→ **Requirement**
Can you resume the article below on Eastman Chemical's Tritan copolyester resin, continuing from its final sentence?

The state that's home to the Tennessee Titans now is home to a Tennessee Tritan.
Tritan is the brand name of a new copolyester resin introduced by Kingsport, Tenn.-based Eastman Chemical Co. at K 2007 in Dusseldorf. The material is aimed at a range of uses including housewares, appliances and sheet, officials said at a news conference held Oct. 24.
(The Titans, of course, are an American pro football team that plays its home games in Nashville. Eastman officials said the similarity of the two names is pure coincidence.)
Tritan provides higher heat resistance, increased toughness and easier processing, said executive Vice President Greg Nelson, who leads the polymers group.
Tritan is expected to compete with polycarbonate in a number of uses. Copolyester innovation director Deborah Baum Crain said the material, which is being made in Kingsport, ``will expand the entire category of copolyesters.''
``Traditionally, low heat resistance has limited copolyesters, but Tritan's is higher without sacrificing clarity and toughness,'' Baum Crain said.
Eastman customers using Tritan include:
* CamelBak Products LLC of Petaluma, Calif., for reusable water bottles.
* Vita-Mix Corp. of Olmsted Falls, Ohio, for the containers for its Vita-Mix 5200 household blender. The containers are molded by Laszeray Technology Inc. of North Royalton, Ohio.
* Carlisle Food Service Products of Charlotte, N.C., for commercial soup bowls.
Tritan's performance is closer to PC than previous copolyester resins, Baum Crain added. It also can handle vivid aesthetics and is dishwasher-safe. In testing, products made with Tritan went through hundreds of dishwasher cycles before cracking, officials said.

→ **Records**

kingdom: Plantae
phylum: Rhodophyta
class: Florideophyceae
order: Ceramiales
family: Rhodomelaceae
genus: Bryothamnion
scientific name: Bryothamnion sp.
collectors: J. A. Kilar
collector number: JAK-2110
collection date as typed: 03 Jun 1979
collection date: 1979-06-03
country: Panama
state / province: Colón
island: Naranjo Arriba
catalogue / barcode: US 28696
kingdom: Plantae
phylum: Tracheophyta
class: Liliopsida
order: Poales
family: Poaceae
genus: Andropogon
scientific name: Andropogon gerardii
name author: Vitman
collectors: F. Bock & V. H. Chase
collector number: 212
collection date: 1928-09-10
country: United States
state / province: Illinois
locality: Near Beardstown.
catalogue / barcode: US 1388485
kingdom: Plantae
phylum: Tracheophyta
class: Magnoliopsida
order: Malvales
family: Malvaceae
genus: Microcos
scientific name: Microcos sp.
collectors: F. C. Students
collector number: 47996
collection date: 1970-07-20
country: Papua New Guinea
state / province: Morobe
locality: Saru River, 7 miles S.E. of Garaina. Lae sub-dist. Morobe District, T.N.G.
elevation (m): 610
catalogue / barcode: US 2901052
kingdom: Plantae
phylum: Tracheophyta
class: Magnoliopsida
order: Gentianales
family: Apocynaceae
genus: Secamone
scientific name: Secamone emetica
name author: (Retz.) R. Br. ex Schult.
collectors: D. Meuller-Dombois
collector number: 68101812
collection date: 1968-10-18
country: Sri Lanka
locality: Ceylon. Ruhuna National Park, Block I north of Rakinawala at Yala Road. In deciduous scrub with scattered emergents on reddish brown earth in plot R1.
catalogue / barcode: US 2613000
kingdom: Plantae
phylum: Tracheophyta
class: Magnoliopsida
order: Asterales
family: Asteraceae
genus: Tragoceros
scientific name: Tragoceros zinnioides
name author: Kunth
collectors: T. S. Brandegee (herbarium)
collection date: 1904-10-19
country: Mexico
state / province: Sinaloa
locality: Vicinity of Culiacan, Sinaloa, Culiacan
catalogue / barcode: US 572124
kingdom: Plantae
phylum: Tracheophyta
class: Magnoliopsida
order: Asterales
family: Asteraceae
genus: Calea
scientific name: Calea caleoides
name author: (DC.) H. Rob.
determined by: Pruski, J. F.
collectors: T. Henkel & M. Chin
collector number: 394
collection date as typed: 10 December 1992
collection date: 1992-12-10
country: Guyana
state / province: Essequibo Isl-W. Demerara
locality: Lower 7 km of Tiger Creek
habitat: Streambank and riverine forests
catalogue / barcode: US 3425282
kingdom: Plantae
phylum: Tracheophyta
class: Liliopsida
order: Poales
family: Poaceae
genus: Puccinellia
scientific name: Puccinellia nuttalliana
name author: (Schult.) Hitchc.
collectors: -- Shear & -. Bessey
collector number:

→ **Response to this task**
Products made with Tritan also can be lighter because of its lower density vs. PC and other competing materials.
CamelBak began using Tritan because a customer requested better durability in the dishwater and because of concerns about possible health risks associated with bisphenol-A, a chemical feedstock used in PC, said specialty plastics Vice President and General Manager Dante Rutstrom. Another advantage of the new material, Nelson said, is its ability to be used with no changes in tooling.
The Tritan product launch is in step with Eastman's recent emphasis on higher-value-added products as it sells off commodity PET assets outside North America. The firm's specialty plastics sales were up 8 percent to $644 million in the first nine months of 2007, even as overall sales fell more than 3 percent to $5.5 billion.
Eastman ranks as North America's largest PET maker, and recently announced a 50 percent capacity increase at a 770 million-pound site the firm opened last year in Columbia, S.C.